Technological Criticism as Politics By Other Means

An interesting, if revealing story about an IT mishap:

With a few taps on a computer keyboard, a student’s entire school history from kindergarten to high school graduation was supposed to show up on the screen. That perfect score on a third-grade spelling test, that trip to the principal’s office for talking too much in class, that day of ditching math as a senior.
The computer software was supposed to help school officials schedule the classes a student needed to earn a diploma or attend college and to allow parents to track their children’s grades and attendance.

These kinds of problems re-occur routinely in so many facets of our life. We allow things like scheduling programs or other mundane forms of automation to control our lives. And yet there are no demands for “scheduling algorithm transparency.” Additionally, why was it adopted? Oh, wait, because analog, non-automated solutions led to systematically bad outcomes towards a disadvantaged group:

The district agreed to implement the student information system as a result of a federal class-action lawsuit two decades ago. The suit alleged that LAUSD violated special education students’ rights, in part, by keeping such disorganized records that it sometimes lost track of those students’ needs.

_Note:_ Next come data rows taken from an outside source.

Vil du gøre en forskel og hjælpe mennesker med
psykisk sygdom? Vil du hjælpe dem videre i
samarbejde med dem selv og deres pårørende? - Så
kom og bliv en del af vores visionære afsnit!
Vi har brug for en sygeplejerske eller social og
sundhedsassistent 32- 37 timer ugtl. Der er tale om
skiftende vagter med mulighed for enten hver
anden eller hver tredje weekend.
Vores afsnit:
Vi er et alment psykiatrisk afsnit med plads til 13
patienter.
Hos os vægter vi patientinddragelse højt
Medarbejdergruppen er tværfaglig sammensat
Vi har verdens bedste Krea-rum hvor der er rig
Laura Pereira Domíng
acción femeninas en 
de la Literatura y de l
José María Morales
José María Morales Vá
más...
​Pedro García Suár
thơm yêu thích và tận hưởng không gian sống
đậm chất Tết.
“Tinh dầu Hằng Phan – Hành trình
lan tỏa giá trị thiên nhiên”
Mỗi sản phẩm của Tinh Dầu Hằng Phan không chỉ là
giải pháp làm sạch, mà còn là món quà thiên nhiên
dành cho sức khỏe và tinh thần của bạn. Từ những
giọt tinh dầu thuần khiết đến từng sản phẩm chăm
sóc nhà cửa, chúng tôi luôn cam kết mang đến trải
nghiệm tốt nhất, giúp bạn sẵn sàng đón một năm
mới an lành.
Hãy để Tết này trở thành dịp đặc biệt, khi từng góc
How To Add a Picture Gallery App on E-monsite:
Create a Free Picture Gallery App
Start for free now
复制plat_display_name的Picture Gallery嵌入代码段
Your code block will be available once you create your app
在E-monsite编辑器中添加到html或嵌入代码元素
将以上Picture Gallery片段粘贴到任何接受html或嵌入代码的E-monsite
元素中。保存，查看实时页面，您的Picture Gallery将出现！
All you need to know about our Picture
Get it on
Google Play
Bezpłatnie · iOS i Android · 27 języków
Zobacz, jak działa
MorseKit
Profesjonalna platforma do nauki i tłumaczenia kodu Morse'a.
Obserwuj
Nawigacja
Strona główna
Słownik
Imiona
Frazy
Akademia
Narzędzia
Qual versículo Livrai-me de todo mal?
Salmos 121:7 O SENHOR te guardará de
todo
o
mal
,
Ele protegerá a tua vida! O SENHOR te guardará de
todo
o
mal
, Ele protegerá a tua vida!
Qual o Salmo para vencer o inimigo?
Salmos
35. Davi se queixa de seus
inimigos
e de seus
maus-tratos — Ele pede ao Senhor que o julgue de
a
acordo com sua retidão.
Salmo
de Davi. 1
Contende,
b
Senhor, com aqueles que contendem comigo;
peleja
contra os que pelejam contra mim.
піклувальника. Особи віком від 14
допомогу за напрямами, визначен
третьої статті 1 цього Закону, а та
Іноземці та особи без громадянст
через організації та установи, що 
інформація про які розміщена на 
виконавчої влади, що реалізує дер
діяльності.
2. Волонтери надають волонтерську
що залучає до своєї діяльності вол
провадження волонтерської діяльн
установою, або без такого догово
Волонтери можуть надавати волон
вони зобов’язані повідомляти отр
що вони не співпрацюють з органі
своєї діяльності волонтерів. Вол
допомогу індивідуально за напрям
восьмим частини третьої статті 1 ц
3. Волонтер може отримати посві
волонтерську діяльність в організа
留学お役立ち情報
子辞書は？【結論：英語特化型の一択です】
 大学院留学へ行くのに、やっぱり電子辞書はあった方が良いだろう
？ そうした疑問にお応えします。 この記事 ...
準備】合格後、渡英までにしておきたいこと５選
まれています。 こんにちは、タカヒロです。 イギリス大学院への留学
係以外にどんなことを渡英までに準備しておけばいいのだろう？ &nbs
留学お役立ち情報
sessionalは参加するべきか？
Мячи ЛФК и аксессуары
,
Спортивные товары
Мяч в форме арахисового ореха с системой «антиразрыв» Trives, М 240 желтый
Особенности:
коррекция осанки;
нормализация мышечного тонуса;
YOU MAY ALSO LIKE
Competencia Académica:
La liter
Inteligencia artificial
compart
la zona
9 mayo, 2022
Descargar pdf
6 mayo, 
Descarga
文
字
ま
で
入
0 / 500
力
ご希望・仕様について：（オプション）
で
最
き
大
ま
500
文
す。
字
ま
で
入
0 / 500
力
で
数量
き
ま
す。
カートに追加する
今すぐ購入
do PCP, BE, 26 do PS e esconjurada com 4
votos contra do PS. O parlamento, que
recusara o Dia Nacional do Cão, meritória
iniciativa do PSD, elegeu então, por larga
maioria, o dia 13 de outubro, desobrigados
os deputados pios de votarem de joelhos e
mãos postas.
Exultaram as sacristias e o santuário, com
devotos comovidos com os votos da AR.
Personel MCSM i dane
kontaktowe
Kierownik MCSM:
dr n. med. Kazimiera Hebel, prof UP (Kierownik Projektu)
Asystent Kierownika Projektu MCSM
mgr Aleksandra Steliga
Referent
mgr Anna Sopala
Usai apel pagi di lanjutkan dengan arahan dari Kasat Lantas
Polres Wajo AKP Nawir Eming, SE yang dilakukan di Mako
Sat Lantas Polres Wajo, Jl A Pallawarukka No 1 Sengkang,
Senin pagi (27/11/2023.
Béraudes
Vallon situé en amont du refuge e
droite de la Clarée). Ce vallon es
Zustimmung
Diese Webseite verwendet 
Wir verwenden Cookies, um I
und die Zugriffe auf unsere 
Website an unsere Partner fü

The truth is that “algorithms” have been ruling our lives for a very long time now. But the only time we care is when Facebook can make money off of them. If the nature of the objection is “X decision system that optimizes Y normative goal is embodied in an computer system” than I do not see how this is possible without knee-jerk opposition to every observable implication of it, as opposed to just the private sector’s. Such as, for example, payroll software or the multi-threaded algorithms running under the hood of the very word processing applications that “algorithms” fearmongerers use to type out their diatribes. We don’t use the same loaded, fearmongering language or demand transparency when it comes to most other ways automation structures our lives. Once again, this quote is relevant:

Second, because what the algorithms is designed to optimize is generally going to be something like ‘maximize ad revenue’ and not anything particularly explicitly pernicious like ‘screw over the disadvantaged people’, this line of inquiry will raise some interesting questions about, for example, the relationship between capitalism and social justice. By “raise some interesting questions”, I mean, “reveal some uncomfortable truths everyone is already aware of”. Once it becomes clear that the whole discussion of “algorithms” and their inscrutability is just a way of talking about societal problems and entrenched political interests without talking about it, it will probably be tabled due to its political infeasibility.
That is (and I guess this is the third point) unless somebody can figure out how to explicitly define the social justice goals of the activists/advocates into a goal function that could be implemented by one of these soft-touch expert systems. That would be rad. Whether anybody would be interested in using or investing in such a system is an important open question. Not a wide open question–the answer is probably “Not really”–but just open enough to let some air onto the embers of my idealism.

Criticism of algorithms often really just amounts to trying to advance other policy preferences via the backdoor. Unsurprisingly, those preferences aren’t shared by other people with relevant decision authority over how the algorithms are coded. So where does that leave algorithmic transparency?

Dropping “algorithmic” from “transparency” will focus a lot of energy towards actual efforts to change our relationships with large institutions that have power and authority over us. Instead of just yelling “ooh scary scary something something computer AI HAL Skynet” and hoping that such fearmongering works out.